Stored items:
=-=-=-=-=
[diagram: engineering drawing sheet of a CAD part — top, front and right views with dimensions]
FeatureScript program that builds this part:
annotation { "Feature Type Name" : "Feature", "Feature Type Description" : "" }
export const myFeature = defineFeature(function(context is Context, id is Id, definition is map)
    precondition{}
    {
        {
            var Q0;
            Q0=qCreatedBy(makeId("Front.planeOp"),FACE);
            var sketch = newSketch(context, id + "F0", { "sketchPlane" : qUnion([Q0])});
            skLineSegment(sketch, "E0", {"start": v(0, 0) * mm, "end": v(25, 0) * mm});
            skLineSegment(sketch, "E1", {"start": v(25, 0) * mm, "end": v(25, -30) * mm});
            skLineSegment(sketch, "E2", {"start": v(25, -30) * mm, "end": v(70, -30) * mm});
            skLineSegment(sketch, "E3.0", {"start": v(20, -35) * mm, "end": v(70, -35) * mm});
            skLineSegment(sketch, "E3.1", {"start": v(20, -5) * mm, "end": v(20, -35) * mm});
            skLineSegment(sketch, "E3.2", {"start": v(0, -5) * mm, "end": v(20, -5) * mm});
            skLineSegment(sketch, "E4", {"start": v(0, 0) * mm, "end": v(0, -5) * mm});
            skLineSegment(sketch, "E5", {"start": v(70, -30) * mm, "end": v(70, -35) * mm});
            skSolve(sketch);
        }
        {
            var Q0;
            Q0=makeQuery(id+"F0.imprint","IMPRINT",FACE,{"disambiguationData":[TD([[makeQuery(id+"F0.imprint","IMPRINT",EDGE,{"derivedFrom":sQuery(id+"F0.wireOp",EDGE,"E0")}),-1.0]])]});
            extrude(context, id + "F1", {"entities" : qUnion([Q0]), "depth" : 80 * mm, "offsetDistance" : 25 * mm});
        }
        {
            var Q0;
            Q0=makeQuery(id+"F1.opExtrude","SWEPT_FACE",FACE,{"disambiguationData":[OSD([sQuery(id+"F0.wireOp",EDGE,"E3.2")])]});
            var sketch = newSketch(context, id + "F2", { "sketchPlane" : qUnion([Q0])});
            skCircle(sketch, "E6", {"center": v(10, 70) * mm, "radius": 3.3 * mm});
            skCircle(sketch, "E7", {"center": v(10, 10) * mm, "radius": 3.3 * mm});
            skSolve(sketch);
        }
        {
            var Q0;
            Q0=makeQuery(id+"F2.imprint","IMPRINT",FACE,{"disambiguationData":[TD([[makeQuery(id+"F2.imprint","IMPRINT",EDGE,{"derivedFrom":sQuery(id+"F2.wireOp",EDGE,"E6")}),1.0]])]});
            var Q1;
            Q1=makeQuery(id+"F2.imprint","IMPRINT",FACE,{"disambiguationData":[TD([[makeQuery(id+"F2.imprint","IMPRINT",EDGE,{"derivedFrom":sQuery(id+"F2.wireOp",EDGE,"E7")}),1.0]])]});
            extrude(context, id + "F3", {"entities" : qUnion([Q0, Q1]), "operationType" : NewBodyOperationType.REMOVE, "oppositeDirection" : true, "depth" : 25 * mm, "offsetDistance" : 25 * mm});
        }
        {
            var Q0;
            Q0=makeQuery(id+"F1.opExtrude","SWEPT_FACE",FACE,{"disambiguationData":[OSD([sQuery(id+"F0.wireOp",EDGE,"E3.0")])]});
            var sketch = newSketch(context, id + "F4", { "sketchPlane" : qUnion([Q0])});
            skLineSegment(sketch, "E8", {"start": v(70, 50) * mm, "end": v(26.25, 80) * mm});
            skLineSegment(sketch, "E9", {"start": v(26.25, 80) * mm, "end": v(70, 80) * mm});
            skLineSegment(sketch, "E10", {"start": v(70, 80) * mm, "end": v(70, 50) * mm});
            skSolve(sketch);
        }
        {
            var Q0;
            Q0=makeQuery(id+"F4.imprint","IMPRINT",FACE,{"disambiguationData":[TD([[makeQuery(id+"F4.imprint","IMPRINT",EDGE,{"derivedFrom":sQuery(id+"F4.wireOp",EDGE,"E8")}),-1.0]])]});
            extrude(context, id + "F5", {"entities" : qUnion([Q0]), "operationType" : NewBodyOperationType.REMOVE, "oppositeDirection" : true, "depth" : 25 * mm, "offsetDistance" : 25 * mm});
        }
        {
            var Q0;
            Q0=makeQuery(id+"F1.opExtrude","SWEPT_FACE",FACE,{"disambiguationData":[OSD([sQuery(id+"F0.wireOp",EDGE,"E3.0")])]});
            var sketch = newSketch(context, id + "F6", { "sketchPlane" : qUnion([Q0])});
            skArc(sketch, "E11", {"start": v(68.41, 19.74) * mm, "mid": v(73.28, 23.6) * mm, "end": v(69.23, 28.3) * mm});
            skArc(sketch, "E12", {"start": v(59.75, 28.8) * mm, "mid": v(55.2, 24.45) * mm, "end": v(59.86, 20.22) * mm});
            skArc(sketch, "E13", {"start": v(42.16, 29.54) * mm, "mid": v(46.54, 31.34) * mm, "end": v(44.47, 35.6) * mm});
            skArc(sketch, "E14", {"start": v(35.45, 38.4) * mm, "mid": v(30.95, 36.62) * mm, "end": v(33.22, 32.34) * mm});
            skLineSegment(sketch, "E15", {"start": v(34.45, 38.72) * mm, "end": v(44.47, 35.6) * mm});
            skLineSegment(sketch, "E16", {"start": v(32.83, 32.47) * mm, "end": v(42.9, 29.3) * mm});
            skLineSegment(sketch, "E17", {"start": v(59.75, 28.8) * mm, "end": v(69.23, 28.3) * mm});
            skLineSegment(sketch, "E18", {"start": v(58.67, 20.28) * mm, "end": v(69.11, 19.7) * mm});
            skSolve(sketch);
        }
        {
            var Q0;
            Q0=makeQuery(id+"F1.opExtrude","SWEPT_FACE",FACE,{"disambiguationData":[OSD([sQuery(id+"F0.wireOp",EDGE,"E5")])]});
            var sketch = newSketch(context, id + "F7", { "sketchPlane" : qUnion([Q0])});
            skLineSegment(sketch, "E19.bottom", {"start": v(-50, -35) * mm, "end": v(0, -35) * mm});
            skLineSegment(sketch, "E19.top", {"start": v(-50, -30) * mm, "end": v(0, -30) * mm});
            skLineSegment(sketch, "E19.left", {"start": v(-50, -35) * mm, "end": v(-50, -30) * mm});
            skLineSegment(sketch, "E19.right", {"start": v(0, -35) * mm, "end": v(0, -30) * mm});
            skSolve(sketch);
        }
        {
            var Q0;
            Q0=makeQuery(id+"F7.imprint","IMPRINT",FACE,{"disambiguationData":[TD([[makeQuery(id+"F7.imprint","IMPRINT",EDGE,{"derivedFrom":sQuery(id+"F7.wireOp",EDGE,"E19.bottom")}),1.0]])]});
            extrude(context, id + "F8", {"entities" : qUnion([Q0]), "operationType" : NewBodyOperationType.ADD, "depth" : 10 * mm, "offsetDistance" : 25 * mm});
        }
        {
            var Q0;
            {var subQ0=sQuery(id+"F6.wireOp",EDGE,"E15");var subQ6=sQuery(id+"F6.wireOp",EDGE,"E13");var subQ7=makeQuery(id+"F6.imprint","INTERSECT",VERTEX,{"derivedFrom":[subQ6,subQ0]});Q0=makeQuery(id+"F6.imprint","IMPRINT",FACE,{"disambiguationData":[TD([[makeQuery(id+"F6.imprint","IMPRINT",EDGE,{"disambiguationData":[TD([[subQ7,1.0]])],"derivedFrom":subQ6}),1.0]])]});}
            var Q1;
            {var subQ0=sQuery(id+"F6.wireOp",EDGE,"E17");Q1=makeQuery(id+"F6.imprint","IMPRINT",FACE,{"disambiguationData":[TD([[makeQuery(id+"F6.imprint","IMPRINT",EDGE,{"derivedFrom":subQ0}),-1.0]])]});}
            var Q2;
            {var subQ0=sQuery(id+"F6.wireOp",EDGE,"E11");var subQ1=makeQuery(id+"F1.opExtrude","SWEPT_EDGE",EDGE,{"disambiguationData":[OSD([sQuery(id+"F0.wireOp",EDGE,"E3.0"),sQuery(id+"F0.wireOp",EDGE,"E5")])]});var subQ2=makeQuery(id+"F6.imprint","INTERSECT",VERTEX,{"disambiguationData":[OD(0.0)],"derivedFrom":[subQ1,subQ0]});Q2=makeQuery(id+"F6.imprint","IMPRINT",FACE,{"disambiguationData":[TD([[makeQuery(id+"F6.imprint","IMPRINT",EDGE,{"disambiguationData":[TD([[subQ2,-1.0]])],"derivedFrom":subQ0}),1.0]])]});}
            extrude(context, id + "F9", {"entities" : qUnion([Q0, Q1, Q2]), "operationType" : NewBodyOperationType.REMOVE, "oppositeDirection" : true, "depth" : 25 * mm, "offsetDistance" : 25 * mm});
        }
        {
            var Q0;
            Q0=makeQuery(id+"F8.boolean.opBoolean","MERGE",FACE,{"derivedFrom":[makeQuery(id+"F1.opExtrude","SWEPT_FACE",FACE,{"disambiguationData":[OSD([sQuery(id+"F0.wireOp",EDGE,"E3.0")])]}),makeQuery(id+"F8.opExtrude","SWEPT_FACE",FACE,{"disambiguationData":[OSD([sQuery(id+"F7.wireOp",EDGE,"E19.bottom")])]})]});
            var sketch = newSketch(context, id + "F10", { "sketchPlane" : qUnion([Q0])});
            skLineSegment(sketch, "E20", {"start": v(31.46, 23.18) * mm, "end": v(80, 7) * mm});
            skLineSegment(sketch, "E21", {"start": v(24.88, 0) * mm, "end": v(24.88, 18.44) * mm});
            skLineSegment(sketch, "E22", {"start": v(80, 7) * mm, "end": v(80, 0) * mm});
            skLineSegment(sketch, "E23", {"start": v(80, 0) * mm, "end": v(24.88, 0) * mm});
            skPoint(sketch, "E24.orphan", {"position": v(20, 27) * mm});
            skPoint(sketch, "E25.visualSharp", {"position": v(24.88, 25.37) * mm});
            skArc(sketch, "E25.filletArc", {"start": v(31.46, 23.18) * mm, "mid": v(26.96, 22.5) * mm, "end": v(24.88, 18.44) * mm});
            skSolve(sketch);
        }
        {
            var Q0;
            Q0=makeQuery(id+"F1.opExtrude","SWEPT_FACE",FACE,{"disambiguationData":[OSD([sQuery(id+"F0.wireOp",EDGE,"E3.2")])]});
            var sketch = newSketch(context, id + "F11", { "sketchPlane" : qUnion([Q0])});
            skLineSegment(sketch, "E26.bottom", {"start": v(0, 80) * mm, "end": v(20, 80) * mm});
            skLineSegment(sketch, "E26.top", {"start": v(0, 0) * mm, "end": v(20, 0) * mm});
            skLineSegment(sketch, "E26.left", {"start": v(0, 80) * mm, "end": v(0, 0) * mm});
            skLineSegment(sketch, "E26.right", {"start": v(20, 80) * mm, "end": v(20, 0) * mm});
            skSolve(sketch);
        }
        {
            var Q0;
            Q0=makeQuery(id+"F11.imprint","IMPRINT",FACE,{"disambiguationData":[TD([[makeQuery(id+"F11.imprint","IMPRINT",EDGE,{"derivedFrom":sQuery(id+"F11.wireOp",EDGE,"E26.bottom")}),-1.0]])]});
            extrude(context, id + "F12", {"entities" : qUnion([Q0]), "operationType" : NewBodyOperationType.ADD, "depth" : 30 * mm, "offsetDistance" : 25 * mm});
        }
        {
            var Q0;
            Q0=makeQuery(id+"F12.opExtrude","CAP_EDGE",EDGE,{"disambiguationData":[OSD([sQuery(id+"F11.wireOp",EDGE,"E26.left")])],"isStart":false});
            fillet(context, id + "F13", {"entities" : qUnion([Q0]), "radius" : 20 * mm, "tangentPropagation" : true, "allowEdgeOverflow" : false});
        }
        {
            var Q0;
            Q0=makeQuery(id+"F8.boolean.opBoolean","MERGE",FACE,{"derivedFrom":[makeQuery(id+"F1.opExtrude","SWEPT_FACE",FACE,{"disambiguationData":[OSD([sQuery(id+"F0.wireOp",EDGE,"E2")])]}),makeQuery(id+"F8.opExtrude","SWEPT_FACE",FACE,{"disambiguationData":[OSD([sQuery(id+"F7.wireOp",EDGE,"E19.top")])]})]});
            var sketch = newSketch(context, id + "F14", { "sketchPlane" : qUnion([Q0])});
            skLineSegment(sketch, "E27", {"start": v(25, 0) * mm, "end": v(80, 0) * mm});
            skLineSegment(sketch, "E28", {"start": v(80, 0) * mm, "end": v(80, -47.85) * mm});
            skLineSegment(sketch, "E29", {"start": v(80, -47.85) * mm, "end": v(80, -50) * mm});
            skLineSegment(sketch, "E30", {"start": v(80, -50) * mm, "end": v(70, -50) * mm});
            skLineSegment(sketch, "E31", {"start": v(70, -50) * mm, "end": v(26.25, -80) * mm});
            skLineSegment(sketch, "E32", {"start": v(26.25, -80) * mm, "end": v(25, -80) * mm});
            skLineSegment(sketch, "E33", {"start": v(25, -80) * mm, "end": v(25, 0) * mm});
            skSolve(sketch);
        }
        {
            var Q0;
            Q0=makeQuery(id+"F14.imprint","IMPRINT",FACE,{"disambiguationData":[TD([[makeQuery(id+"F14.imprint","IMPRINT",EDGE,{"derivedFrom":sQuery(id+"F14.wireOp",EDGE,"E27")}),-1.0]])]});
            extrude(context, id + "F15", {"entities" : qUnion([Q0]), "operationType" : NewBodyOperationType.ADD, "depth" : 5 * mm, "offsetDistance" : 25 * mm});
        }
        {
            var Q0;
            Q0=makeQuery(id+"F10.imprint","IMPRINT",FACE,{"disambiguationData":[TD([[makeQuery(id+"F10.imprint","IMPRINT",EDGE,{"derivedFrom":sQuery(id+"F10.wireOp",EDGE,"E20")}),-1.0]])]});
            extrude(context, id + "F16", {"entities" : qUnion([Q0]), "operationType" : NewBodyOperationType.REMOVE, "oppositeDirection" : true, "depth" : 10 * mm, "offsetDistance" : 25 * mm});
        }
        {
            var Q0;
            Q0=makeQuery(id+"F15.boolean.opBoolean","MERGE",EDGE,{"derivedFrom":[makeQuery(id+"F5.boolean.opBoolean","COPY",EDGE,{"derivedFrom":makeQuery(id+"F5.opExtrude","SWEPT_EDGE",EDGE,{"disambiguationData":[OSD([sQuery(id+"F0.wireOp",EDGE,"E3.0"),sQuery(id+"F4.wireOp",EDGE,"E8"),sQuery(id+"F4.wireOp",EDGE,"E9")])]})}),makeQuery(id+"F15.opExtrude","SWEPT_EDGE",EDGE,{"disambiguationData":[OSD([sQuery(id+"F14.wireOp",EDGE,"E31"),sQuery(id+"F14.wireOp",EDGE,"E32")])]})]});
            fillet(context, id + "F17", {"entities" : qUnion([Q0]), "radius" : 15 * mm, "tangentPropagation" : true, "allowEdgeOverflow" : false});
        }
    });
=-=-=-=-=
TASK OBJECTIVE »
Reproduce the material word for word, from its first line through the line that contains "v(10, 70) *", including both ends.

CORRECT OUTPUT »
[diagram: engineering drawing sheet of a CAD part — top, front and right views with dimensions]
FeatureScript program that builds this part:
annotation { "Feature Type Name" : "Feature", "Feature Type Description" : "" }
export const myFeature = defineFeature(function(context is Context, id is Id, definition is map)
    precondition{}
    {
        {
            var Q0;
            Q0=qCreatedBy(makeId("Front.planeOp"),FACE);
            var sketch = newSketch(context, id + "F0", { "sketchPlane" : qUnion([Q0])});
            skLineSegment(sketch, "E0", {"start": v(0, 0) * mm, "end": v(25, 0) * mm});
            skLineSegment(sketch, "E1", {"start": v(25, 0) * mm, "end": v(25, -30) * mm});
            skLineSegment(sketch, "E2", {"start": v(25, -30) * mm, "end": v(70, -30) * mm});
            skLineSegment(sketch, "E3.0", {"start": v(20, -35) * mm, "end": v(70, -35) * mm});
            skLineSegment(sketch, "E3.1", {"start": v(20, -5) * mm, "end": v(20, -35) * mm});
            skLineSegment(sketch, "E3.2", {"start": v(0, -5) * mm, "end": v(20, -5) * mm});
            skLineSegment(sketch, "E4", {"start": v(0, 0) * mm, "end": v(0, -5) * mm});
            skLineSegment(sketch, "E5", {"start": v(70, -30) * mm, "end": v(70, -35) * mm});
            skSolve(sketch);
        }
        {
            var Q0;
            Q0=makeQuery(id+"F0.imprint","IMPRINT",FACE,{"disambiguationData":[TD([[makeQuery(id+"F0.imprint","IMPRINT",EDGE,{"derivedFrom":sQuery(id+"F0.wireOp",EDGE,"E0")}),-1.0]])]});
            extrude(context, id + "F1", {"entities" : qUnion([Q0]), "depth" : 80 * mm, "offsetDistance" : 25 * mm});
        }
        {
            var Q0;
            Q0=makeQuery(id+"F1.opExtrude","SWEPT_FACE",FACE,{"disambiguationData":[OSD([sQuery(id+"F0.wireOp",EDGE,"E3.2")])]});
            var sketch = newSketch(context, id + "F2", { "sketchPlane" : qUnion([Q0])});
            skCircle(sketch, "E6", {"center": v(10, 70) * mm, "radius": 3.3 * mm});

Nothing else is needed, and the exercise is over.